## [Task statement]
Reproduce verbatim the part of the records that opens with the line containing "TrafoBaseCamp" and closes with the line containing "jongsten liever niet op de foto gaat? Opa", including both of those lines. Leave the pictures out of your output.

## [Records for the task]
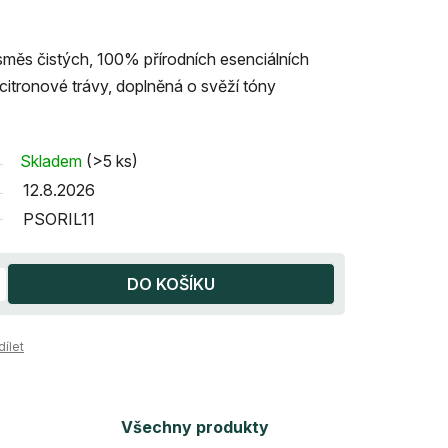
 směs čistých, 100% přírodních esenciálních
a citronové trávy, doplněná o svěží tóny
Skladem
(>5 ks)
12.8.2026
PSORIL11
DO KOŠÍKU
dílet
Všechny produkty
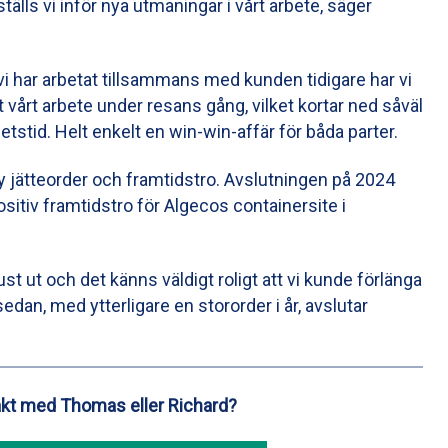
tälls vi inför nya utmaningar i vårt arbete, säger
vi har arbetat tillsammans med kunden tidigare har vi
t vårt arbete under resans gång, vilket kortar ned såväl
stid. Helt enkelt en win-win-affär för båda parter.
y jätteorder och framtidstro. Avslutningen på 2024
itiv framtidstro för Algecos containersite i
ust ut och det känns väldigt roligt att vi kunde förlänga
sedan, med ytterligare en stororder i år, avslutar
akt med Thomas eller Richard?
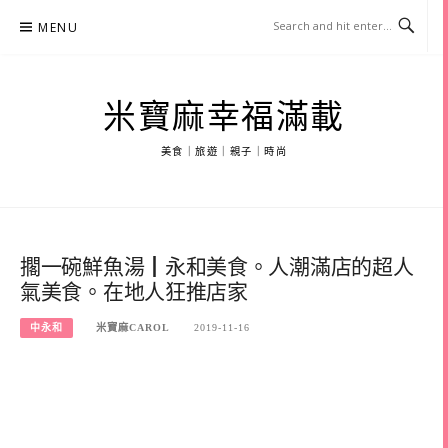
Skip
MENU
to
content
米寶麻幸福滿載
美食｜旅遊｜親子｜時尚
擱一碗鮮魚湯┃永和美食。人潮滿店的超人
氣美食。在地人狂推店家
中永和
米寶麻CAROL
2019-11-16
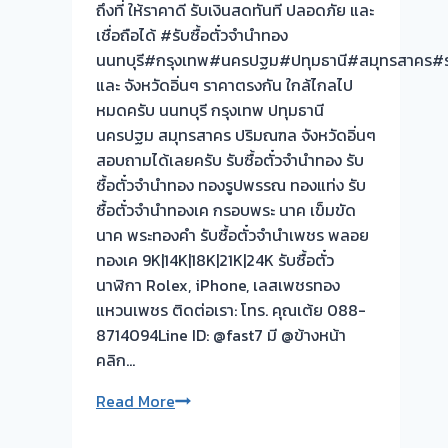
ถึงที่ ให้ราคาดี รับเงินสดทันที ปลอดภัย และ
เชื่อถือได้ #รับซื้อตั๋วจำนำทอง
นนทบุรี#กรุงเทพ#นครปฐม#ปทุมธานี#สมุทรสาคร#รา
และ จังหวัดอิ่นๆ ราคาตรงกัน ใกล้ไกลไป
หมดครับ นนทบุรี กรุงเทพ ปทุมธานี
นครปฐม สมุทรสาคร ปริมณฑล จังหวัดอิ่นๆ
สอบถามได้เลยครับ รับซื้อตั๋วจำนำทอง รับ
ซื้อตั๋วจำนำทอง ทองรูปพรรณ ทองแท่ง รับ
ซื้อตั๋วจำนำทองเค กรอบพระ นาค เข็มขัด
นาค พระทองคำ รับซื้อตั๋วจำนำเพชร พลอย
ทองเค 9K|14K|18K|21K|24K รับซื้อตั๋ว
นาฬิกา Rolex, iPhone, เลสเพชรทอง
แหวนเพชร ติดต่อเรา: โทร. คุณเต้ย 088-
8714094Line ID: @fast7 มี @ข้างหน้า
คลิก…
รับ
Read More
ซื้อ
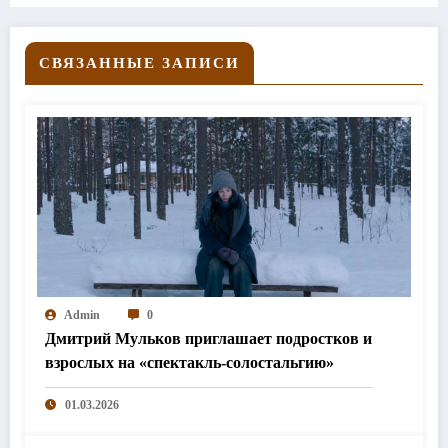
СВЯЗАННЫЕ ЗАПИСИ
Admin
0
Дмитрий Мульков приглашает подростков и
взрослых на «спектакль-солостальгию»
01.03.2026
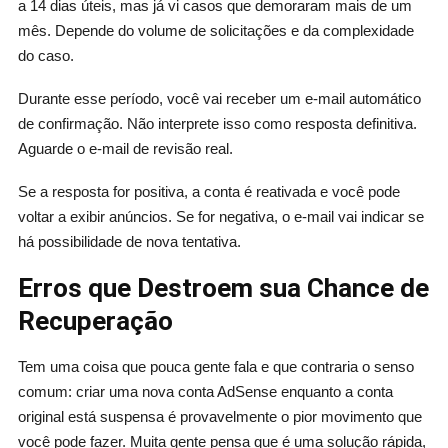
a 14 dias úteis, mas já vi casos que demoraram mais de um
mês. Depende do volume de solicitações e da complexidade
do caso.
Durante esse período, você vai receber um e-mail automático
de confirmação. Não interprete isso como resposta definitiva.
Aguarde o e-mail de revisão real.
Se a resposta for positiva, a conta é reativada e você pode
voltar a exibir anúncios. Se for negativa, o e-mail vai indicar se
há possibilidade de nova tentativa.
Erros que Destroem sua Chance de
Recuperação
Tem uma coisa que pouca gente fala e que contraria o senso
comum: criar uma nova conta AdSense enquanto a conta
original está suspensa é provavelmente o pior movimento que
você pode fazer. Muita gente pensa que é uma solução rápida,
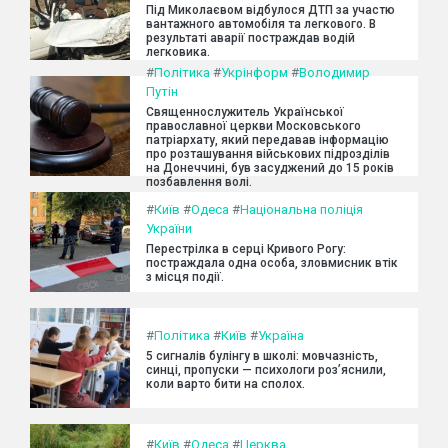
Під Миколаєвом відбулося ДТП за участю
вантажного автомобіля та легкового. В
результаті аварії постраждав водій
легковика.
#
Політика
#
Укрінформ
#
Володимир
Путін
Священнослужитель Української
православної церкви Московського
патріархату, який передавав інформацію
про розташування військових підрозділів
на Донеччині, був засуджений до 15 років
позбавлення волі.
#
Київ
#
Одеса
#
Національна поліція
України
Перестрілка в серці Кривого Рогу:
постраждала одна особа, зловмисник втік
з місця події.
#
Політика
#
Київ
#
Україна
5 сигналів булінгу в школі: мовчазність,
синці, пропуски — психологи роз’яснили,
коли варто бити на сполох.
#
Київ
#
Одеса
#
Церква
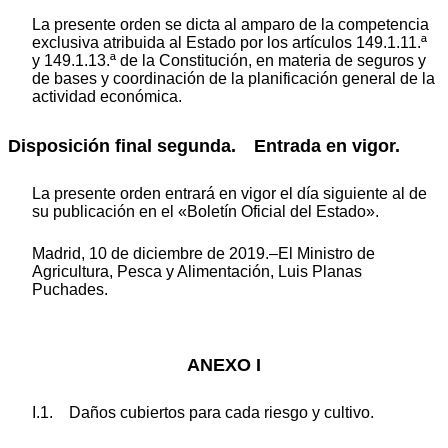
La presente orden se dicta al amparo de la competencia
exclusiva atribuida al Estado por los artículos 149.1.11.ª
y 149.1.13.ª de la Constitución, en materia de seguros y
de bases y coordinación de la planificación general de la
actividad económica.
Disposición final segunda. Entrada en vigor.
La presente orden entrará en vigor el día siguiente al de
su publicación en el «Boletín Oficial del Estado».
Madrid, 10 de diciembre de 2019.–El Ministro de
Agricultura, Pesca y Alimentación, Luis Planas
Puchades.
ANEXO I
I.1. Daños cubiertos para cada riesgo y cultivo.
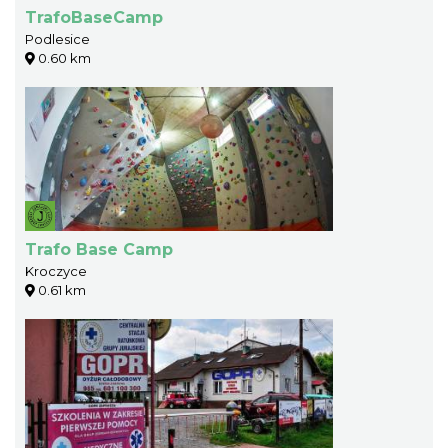
TrafoBaseCamp
Podlesice
0.60 km
Trafo Base Camp
Kroczyce
0.61 km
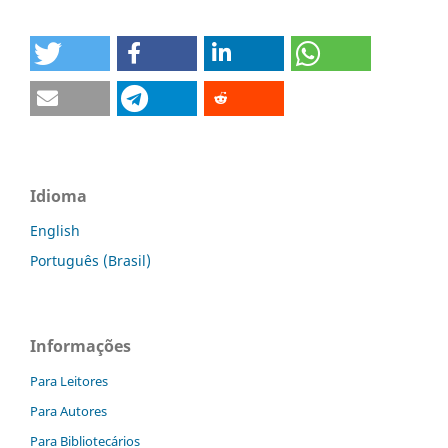
Idioma
English
Português (Brasil)
Informações
Para Leitores
Para Autores
Para Bibliotecários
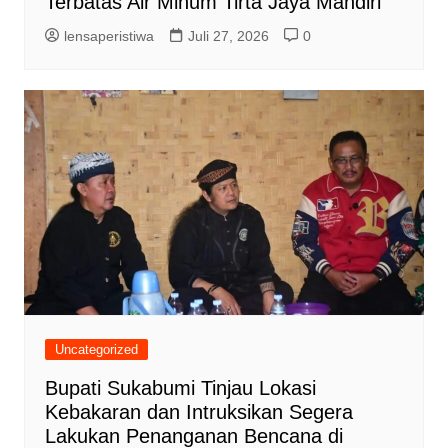
Terbatas Air Minum Tirta Jaya Mandiri
lensaperistiwa
Juli 27, 2026
0
Uncategorized
Bupati Sukabumi Tinjau Lokasi
Kebakaran dan Intruksikan Segera
Lakukan Penanganan Bencana di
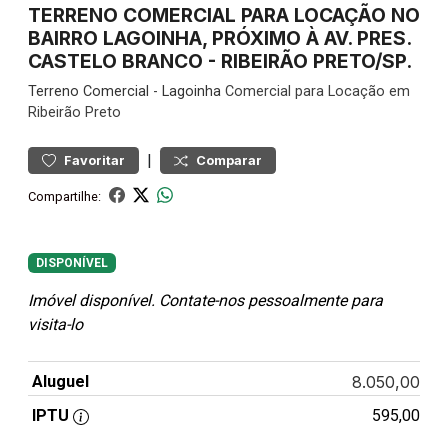
TERRENO COMERCIAL PARA LOCAÇÃO NO
BAIRRO LAGOINHA, PRÓXIMO À AV. PRES.
CASTELO BRANCO - RIBEIRÃO PRETO/SP.
Terreno
Comercial
-
Lagoinha
Comercial para Locação em
Ribeirão Preto
|
Favoritar
Comparar
Compartilhe:
DISPONÍVEL
Imóvel disponível. Contate-nos pessoalmente para
visita-lo
Aluguel
8.050,00
IPTU
595,00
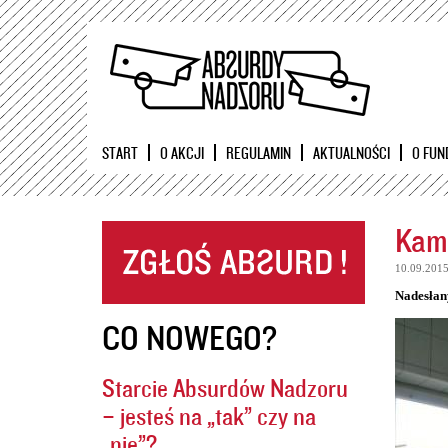
START
O AKCJI
REGULAMIN
AKTUALNOŚCI
O FUN
Kame
10.09.201
Nadesłan
CO NOWEGO?
Starcie Absurdów Nadzoru
– jesteś na „tak” czy na
„nie”?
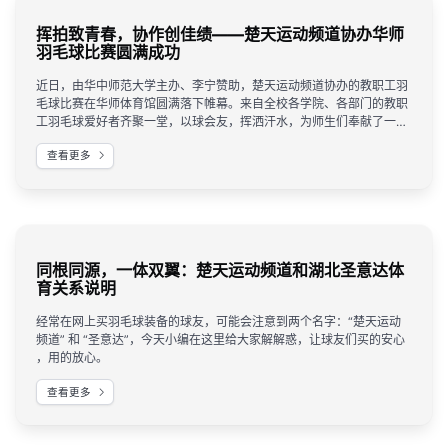
挥拍致青春，协作创佳绩——楚天运动频道协办华师
羽毛球比赛圆满成功
近日，由华中师范大学主办、李宁赞助，楚天运动频道协办的教职工羽
毛球比赛在华师体育馆圆满落下帷幕。来自全校各学院、各部门的教职
工羽毛球爱好者齐聚一堂，以球会友，挥洒汗水，为师生们奉献了一场
精彩纷呈的体育盛宴。作为本次赛事的协办单位，楚天运动频道全程做
查看更多
好穿线工作，为比赛的顺利举办提供了有力保障。
同根同源，一体双翼：楚天运动频道和湖北圣意达体
育关系说明
经常在网上买羽毛球装备的球友，可能会注意到两个名字：“楚天运动
频道” 和 “圣意达”，今天小编在这里给大家解解惑，让球友们买的安心
，用的放心。
查看更多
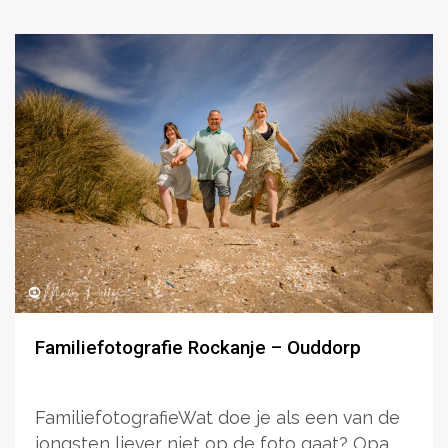
Familiefotografie Rockanje – Ouddorp
FamiliefotografieWat doe je als een van de
jongsten liever niet op de foto gaat? Opa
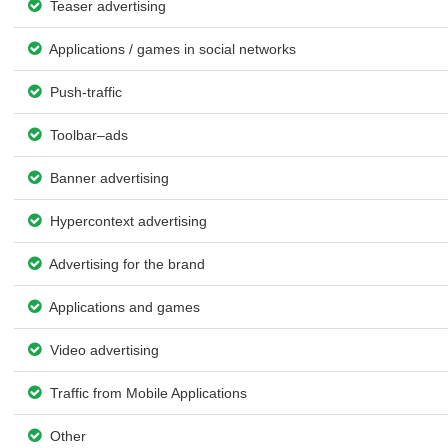
Teaser advertising
Applications / games in social networks
Push-traffic
Toolbar–ads
Banner advertising
Hypercontext advertising
Advertising for the brand
Applications and games
Video advertising
Traffic from Mobile Applications
Other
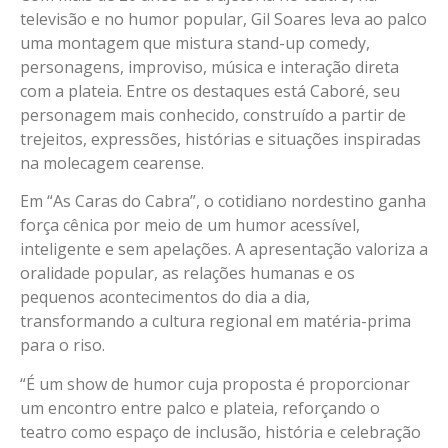
televisão e no humor popular, Gil Soares leva ao palco
uma montagem que mistura stand-up comedy,
personagens, improviso, música e interação direta
com a plateia. Entre os destaques está Caboré, seu
personagem mais conhecido, construído a partir de
trejeitos, expressões, histórias e situações inspiradas
na molecagem cearense.
Em “As Caras do Cabra”, o cotidiano nordestino ganha
força cênica por meio de um humor acessível,
inteligente e sem apelações. A apresentação valoriza a
oralidade popular, as relações humanas e os
pequenos acontecimentos do dia a dia,
transformando a cultura regional em matéria-prima
para o riso.
“É um show de humor cuja proposta é proporcionar
um encontro entre palco e plateia, reforçando o
teatro como espaço de inclusão, história e celebração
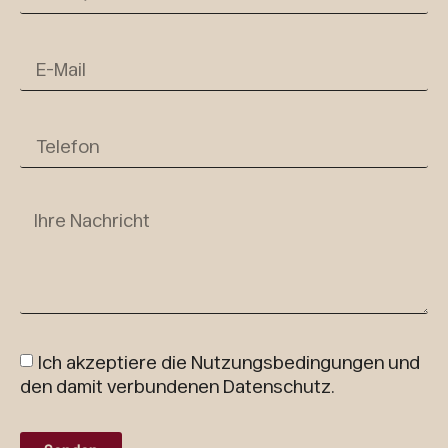
Ich akzeptiere die Nutzungsbedingungen und
den damit verbundenen Datenschutz.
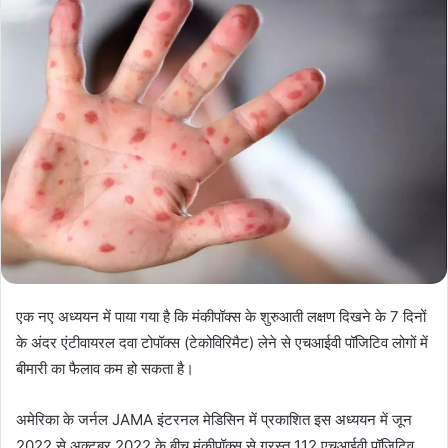
एक नए अध्ययन में पाया गया है कि मंकीपॉक्स के शुरुआती लक्षण दिखने के 7 दिनों
के अंदर एंटीवायरल दवा टोपॉक्स (टेकोविरिमैट) लेने से एचआईवी पॉजिटिव लोगों में
बीमारी का फैलाव कम हो सकता है।
अमेरिका के जर्नल JAMA इंटरनल मेडिसिन में प्रकाशित इस अध्ययन में जून
2022 से अक्टूबर 2022 के बीच मंकीपॉक्स से ग्रस्त 112 एचआईवी पॉजिटिव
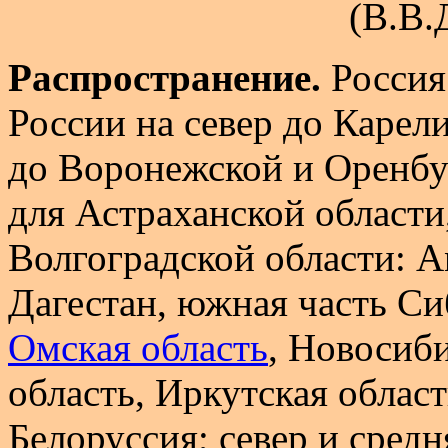
(В.В.
Распространение.
Россия
России на север до Карел
до Воронежской и Оренбур
для Астраханской области,
Волгоградской области: An
Дагестан, южная часть Си
Омская область
, Новосиби
область, Иркутская област
Белоруссия; север и сред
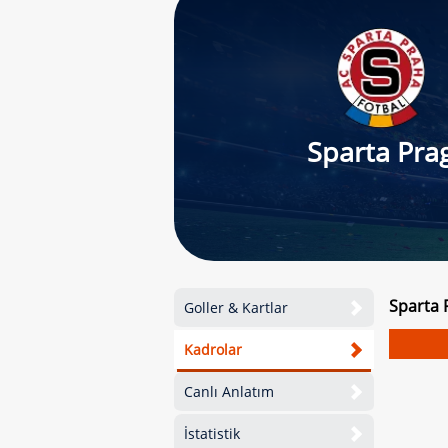
Sparta Pra
Sparta 
Goller & Kartlar
Kadrolar
Canlı Anlatım
İstatistik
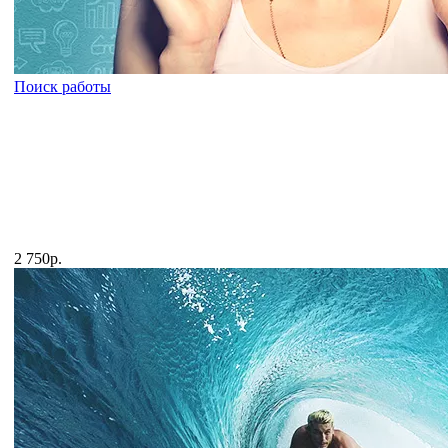
Поиск работы
2 750р.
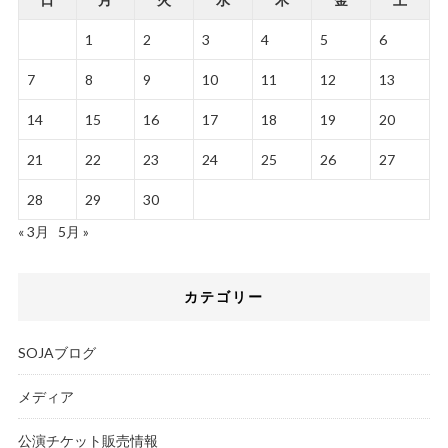
1
2
3
4
5
6
7
8
9
10
11
12
13
14
15
16
17
18
19
20
21
22
23
24
25
26
27
28
29
30
« 3月
5月 »
カテゴリー
SOJAブログ
メディア
公演チケット販売情報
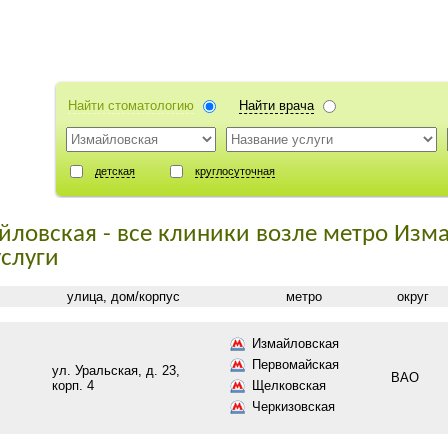
Найти стоматологию
Найти врача
детская
круглосуточная
йловская - все клиники возле метро Изм
услуги
улица, дом/корпус
метро
округ
Измайловская
Первомайская
ул. Уральская, д. 23,
ВАО
корп. 4
Щелковская
Черкизовская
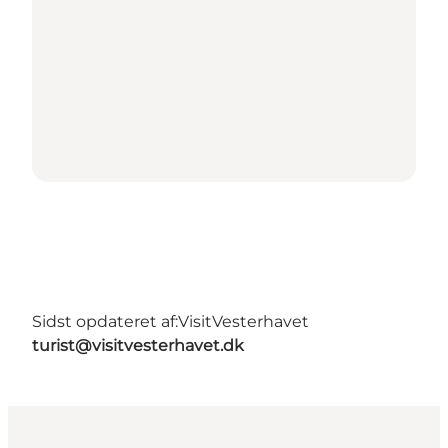
Sidst opdateret af:
VisitVesterhavet
turist@visitvesterhavet.dk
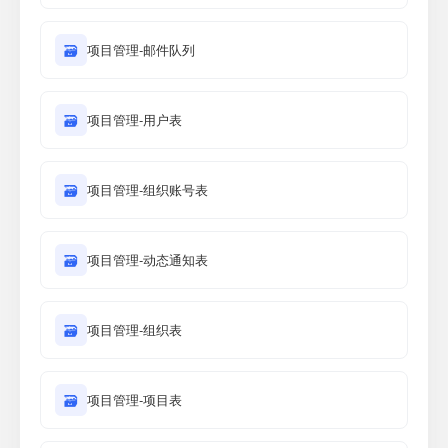
🗃
项目管理-邮件队列
🗃
项目管理-用户表
🗃
项目管理-组织账号表
🗃
项目管理-动态通知表
🗃
项目管理-组织表
🗃
项目管理-项目表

## [Exercise answer]
TrafoBaseCamp
Podlesice
0.60 km
Trafo Base Camp
Kroczyce
0.61 km
Idioma
English
Português (Brasil)
Informações
Para Leitores
Para Autores
Para Bibliotecários
Terbatas Air Minum Tirta Jaya Mandiri
lensaperistiwa
Juli 27, 2026
0
Uncategorized
Bupati Sukabumi Tinjau Lokasi
Kebakaran dan Intruksikan Segera
Lakukan Penanganan Bencana di
TERRENO COMERCIAL PARA LOCAÇÃO NO
BAIRRO LAGOINHA, PRÓXIMO À AV. PRES.
CASTELO BRANCO - RIBEIRÃO PRETO/SP.
Terreno
Comercial
-
Lagoinha
Comercial para Locação em
Ribeirão Preto
|
Favoritar
Comparar
Compartilhe:
DISPONÍVEL
Imóvel disponível. Contate-nos pessoalmente para
visita-lo
Aluguel
8.050,00
IPTU
595,00
START
O AKCJI
REGULAMIN
AKTUALNOŚCI
O FUN
Kame
10.09.201
Nadesłan
CO NOWEGO?
Starcie Absurdów Nadzoru
– jesteś na „tak” czy na
„nie”?
挥拍致青春，协作创佳绩——楚天运动频道协办华师
羽毛球比赛圆满成功
近日，由华中师范大学主办、李宁赞助，楚天运动频道协办的教职工羽
毛球比赛在华师体育馆圆满落下帷幕。来自全校各学院、各部门的教职
工羽毛球爱好者齐聚一堂，以球会友，挥洒汗水，为师生们奉献了一场
精彩纷呈的体育盛宴。作为本次赛事的协办单位，楚天运动频道全程做
查看更多
好穿线工作，为比赛的顺利举办提供了有力保障。
同根同源，一体双翼：楚天运动频道和湖北圣意达体
育关系说明
经常在网上买羽毛球装备的球友，可能会注意到两个名字：“楚天运动
频道” 和 “圣意达”，今天小编在这里给大家解解惑，让球友们买的安心
，用的放心。
查看更多
Familiefotografie Rockanje – Ouddorp
FamiliefotografieWat doe je als een van de
jongsten liever niet op de foto gaat? Opa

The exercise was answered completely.